> [原文抜粋]:
----------
マッキントッシュ(Macintosh)は、かつてアップルから発売されていたパソコンの名称。
実際には、ノート型なら PowerBook(パワーブック)、デスクトップ型なら Power Macintosh(パワーマッキントッシュ)など製品ごとに個別の名前があった。しかし、これらを総称して「マッキントッシュ」と呼ばれていた。
最初にこの名称が使われたのは、1984年に発売された Macintosh 128K で、その前には Apple II(アップル・ツー)や Lisa(リサ)などの製品があった。その後、アップルのパソコンは種類が増えて、製品名も多様化していった。それでも、多くの機種に Macintosh という名称が含まれていた。
しかし、1990年代の終わりころから Macintosh に代わって Mac(マック)という名称が使われはじめた。そして、製品が更新されるたびに Mac が増えて、今は Mac が正式な名称になっている。
ただし、Macintosh が正式名称だったころから、略称や愛称として「マック」と呼ばれることが多かった。
マッキントッシュの特徴は、パソコン本体も、その中で使う基本ソフト(OS)もアップルが作っていたこと。これは、現在のマックも同じだ。
----------
> [提供資料]:
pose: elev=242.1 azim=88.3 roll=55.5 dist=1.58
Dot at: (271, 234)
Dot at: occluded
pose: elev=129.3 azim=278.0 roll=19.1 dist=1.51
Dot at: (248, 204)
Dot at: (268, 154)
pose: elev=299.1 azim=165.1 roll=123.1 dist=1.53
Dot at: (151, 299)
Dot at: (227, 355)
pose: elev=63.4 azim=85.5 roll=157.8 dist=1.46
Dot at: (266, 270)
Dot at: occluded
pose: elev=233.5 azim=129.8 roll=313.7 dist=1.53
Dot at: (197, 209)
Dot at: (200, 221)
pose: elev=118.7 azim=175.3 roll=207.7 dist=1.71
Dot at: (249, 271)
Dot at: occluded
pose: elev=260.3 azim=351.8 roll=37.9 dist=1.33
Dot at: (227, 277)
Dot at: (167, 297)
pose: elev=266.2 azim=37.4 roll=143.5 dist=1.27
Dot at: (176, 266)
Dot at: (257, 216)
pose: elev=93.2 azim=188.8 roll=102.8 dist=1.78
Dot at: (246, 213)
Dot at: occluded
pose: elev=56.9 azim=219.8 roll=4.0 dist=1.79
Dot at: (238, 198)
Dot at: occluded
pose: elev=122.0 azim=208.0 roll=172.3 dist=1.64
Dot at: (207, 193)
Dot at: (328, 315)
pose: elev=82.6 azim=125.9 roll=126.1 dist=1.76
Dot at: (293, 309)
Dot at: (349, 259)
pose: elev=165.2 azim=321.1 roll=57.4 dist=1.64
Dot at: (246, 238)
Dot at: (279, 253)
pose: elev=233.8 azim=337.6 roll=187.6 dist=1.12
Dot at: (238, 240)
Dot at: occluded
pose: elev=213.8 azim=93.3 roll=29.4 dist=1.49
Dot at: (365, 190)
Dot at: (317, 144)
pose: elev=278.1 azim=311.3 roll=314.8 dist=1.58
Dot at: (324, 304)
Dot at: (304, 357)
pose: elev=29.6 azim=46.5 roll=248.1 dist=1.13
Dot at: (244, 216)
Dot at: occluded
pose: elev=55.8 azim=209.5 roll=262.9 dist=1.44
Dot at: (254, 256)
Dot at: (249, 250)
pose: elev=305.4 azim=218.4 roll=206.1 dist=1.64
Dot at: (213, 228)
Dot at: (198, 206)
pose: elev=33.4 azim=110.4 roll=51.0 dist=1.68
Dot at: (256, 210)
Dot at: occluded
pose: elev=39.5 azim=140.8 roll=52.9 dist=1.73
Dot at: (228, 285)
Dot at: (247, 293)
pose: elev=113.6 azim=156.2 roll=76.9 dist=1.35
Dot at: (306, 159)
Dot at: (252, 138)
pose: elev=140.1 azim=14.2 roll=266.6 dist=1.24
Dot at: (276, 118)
----------
> [作業内容]:
A: マッキントッシュに関する文章のうち、「マッキントッシュ(Macin」から「れは、現在のマックも同じだ。」までを、一字一句変えずに書き写してください。
B: 一覧の中から、「pose: elev=82.6 azim=125.9」を含む行から「Dot at: (252, 138)」を含む行までを、両端の行も含めてそのまま書き出してください。

> [正解]:
A:
マッキントッシュ(Macintosh)は、かつてアップルから発売されていたパソコンの名称。
実際には、ノート型なら PowerBook(パワーブック)、デスクトップ型なら Power Macintosh(パワーマッキントッシュ)など製品ごとに個別の名前があった。しかし、これらを総称して「マッキントッシュ」と呼ばれていた。
最初にこの名称が使われたのは、1984年に発売された Macintosh 128K で、その前には Apple II(アップル・ツー)や Lisa(リサ)などの製品があった。その後、アップルのパソコンは種類が増えて、製品名も多様化していった。それでも、多くの機種に Macintosh という名称が含まれていた。
しかし、1990年代の終わりころから Macintosh に代わって Mac(マック)という名称が使われはじめた。そして、製品が更新されるたびに Mac が増えて、今は Mac が正式な名称になっている。
ただし、Macintosh が正式名称だったころから、略称や愛称として「マック」と呼ばれることが多かった。
マッキントッシュの特徴は、パソコン本体も、その中で使う基本ソフト(OS)もアップルが作っていたこと。これは、現在のマックも同じだ。

B:
pose: elev=82.6 azim=125.9 roll=126.1 dist=1.76
Dot at: (293, 309)
Dot at: (349, 259)
pose: elev=165.2 azim=321.1 roll=57.4 dist=1.64
Dot at: (246, 238)
Dot at: (279, 253)
pose: elev=233.8 azim=337.6 roll=187.6 dist=1.12
Dot at: (238, 240)
Dot at: occluded
pose: elev=213.8 azim=93.3 roll=29.4 dist=1.49
Dot at: (365, 190)
Dot at: (317, 144)
pose: elev=278.1 azim=311.3 roll=314.8 dist=1.58
Dot at: (324, 304)
Dot at: (304, 357)
pose: elev=29.6 azim=46.5 roll=248.1 dist=1.13
Dot at: (244, 216)
Dot at: occluded
pose: elev=55.8 azim=209.5 roll=262.9 dist=1.44
Dot at: (254, 256)
Dot at: (249, 250)
pose: elev=305.4 azim=218.4 roll=206.1 dist=1.64
Dot at: (213, 228)
Dot at: (198, 206)
pose: elev=33.4 azim=110.4 roll=51.0 dist=1.68
Dot at: (256, 210)
Dot at: occluded
pose: elev=39.5 azim=140.8 roll=52.9 dist=1.73
Dot at: (228, 285)
Dot at: (247, 293)
pose: elev=113.6 azim=156.2 roll=76.9 dist=1.35
Dot at: (306, 159)
Dot at: (252, 138)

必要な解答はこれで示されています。